Items from a data source
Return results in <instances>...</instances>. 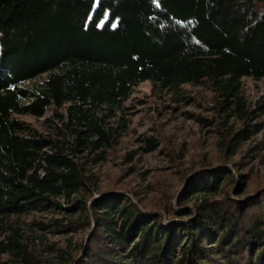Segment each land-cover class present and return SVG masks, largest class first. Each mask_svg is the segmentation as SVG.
<instances>
[{
  "label": "trees",
  "instance_id": "obj_1",
  "mask_svg": "<svg viewBox=\"0 0 264 264\" xmlns=\"http://www.w3.org/2000/svg\"><path fill=\"white\" fill-rule=\"evenodd\" d=\"M244 78L264 79V0H0V264H264V185L246 194L241 173L264 161L252 142L263 122L248 123L264 98L248 109ZM145 81L159 92L208 86L240 123L217 122L220 157L184 173L174 207L101 189L93 171ZM51 109L46 134L23 118ZM34 226L81 235L50 246L55 262L35 248Z\"/></svg>",
  "mask_w": 264,
  "mask_h": 264
},
{
  "label": "rangeland",
  "instance_id": "obj_2",
  "mask_svg": "<svg viewBox=\"0 0 264 264\" xmlns=\"http://www.w3.org/2000/svg\"><path fill=\"white\" fill-rule=\"evenodd\" d=\"M242 90L247 108L256 110L264 98V79L244 78ZM219 102L217 93L204 85H185L180 93L155 91L150 81L136 86L131 98L125 103L127 129L124 135L110 150L108 159L93 168L99 175L101 189L130 188L146 205L164 203L174 207L173 194L182 188L184 173L198 168L205 161L220 157L217 122L223 123L227 119V126L237 128L240 125L238 116L226 117L218 110ZM52 116L51 109L41 118H23L46 134L52 122L47 119ZM197 116L214 121L216 125H205ZM259 122H263L259 127L261 131H256L258 127L253 128L255 133L252 142H262L264 147V115L248 121L250 124ZM58 123L60 125V121ZM149 138L157 142L153 149L148 145ZM81 156L82 153L79 154L80 160ZM130 157H133L132 160H129ZM228 167L233 172L231 168L235 166L229 163ZM241 173L247 174L244 179L246 194L264 185V161L257 164L254 160L249 169ZM191 202L188 197L185 205L191 206ZM63 216V211L56 215L36 212L23 215L21 219L23 225L26 223L33 227L35 221L51 222ZM27 230L29 235L42 233V241L37 240L35 248L55 262L60 261V256L52 253L50 246L67 250L81 235L80 232L44 233L40 229L36 230L35 226L33 230Z\"/></svg>",
  "mask_w": 264,
  "mask_h": 264
}]
</instances>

§ **Instructions to follow**:
Copy out every line of the entries above that contains the string "http". Letter case counts.

§ **Written solution**:
  "mask_svg": "<svg viewBox=\"0 0 264 264\" xmlns=\"http://www.w3.org/2000/svg\"><path fill=\"white\" fill-rule=\"evenodd\" d=\"M244 78L264 79V0H0V264H264V185L246 194L241 173L264 161L252 142L263 122L248 123L264 98L248 109ZM145 81L159 92L208 86L240 123L217 122L220 157L184 173L174 207L101 189L93 171ZM51 109L46 134L23 118ZM34 226L81 235L50 246L55 262L35 248Z\"/></svg>",
  "mask_svg": "<svg viewBox=\"0 0 264 264\" xmlns=\"http://www.w3.org/2000/svg\"><path fill=\"white\" fill-rule=\"evenodd\" d=\"M242 90L247 108L256 110L264 98V79L244 78ZM219 102L217 93L204 85H185L180 93L155 91L150 81L136 86L131 98L125 103L127 129L124 135L110 150L108 159L93 168L99 175L101 189L130 188L146 205L164 203L174 207L173 194L182 188L184 173L198 168L205 161L220 157L217 122L223 123L227 119V126L237 128L240 125L238 116L226 117L218 110ZM52 116L51 109L41 118H23L46 134L52 122L47 119ZM197 116L214 121L216 125H205ZM259 122H263L259 127L261 131H256L258 127L253 128L255 133L252 142H262L264 147V115L248 121L250 124ZM58 123L60 125V121ZM149 138L157 142L153 149L148 145ZM81 156L82 153L79 154L80 160ZM130 157H133L132 160H129ZM228 167L233 172L231 168L235 166L229 163ZM241 173L247 174L244 179L246 194L264 185V161L257 164L254 160L249 169ZM191 202L188 197L185 205L191 206ZM63 216V211L56 215L36 212L23 215L21 219L23 225L26 223L33 227L35 221L51 222ZM27 230L29 235L42 233V241L37 240L35 248L55 262L60 261V256L52 253L50 246L67 250L81 235L80 232L44 233L40 229L36 230L35 226L33 230Z\"/></svg>",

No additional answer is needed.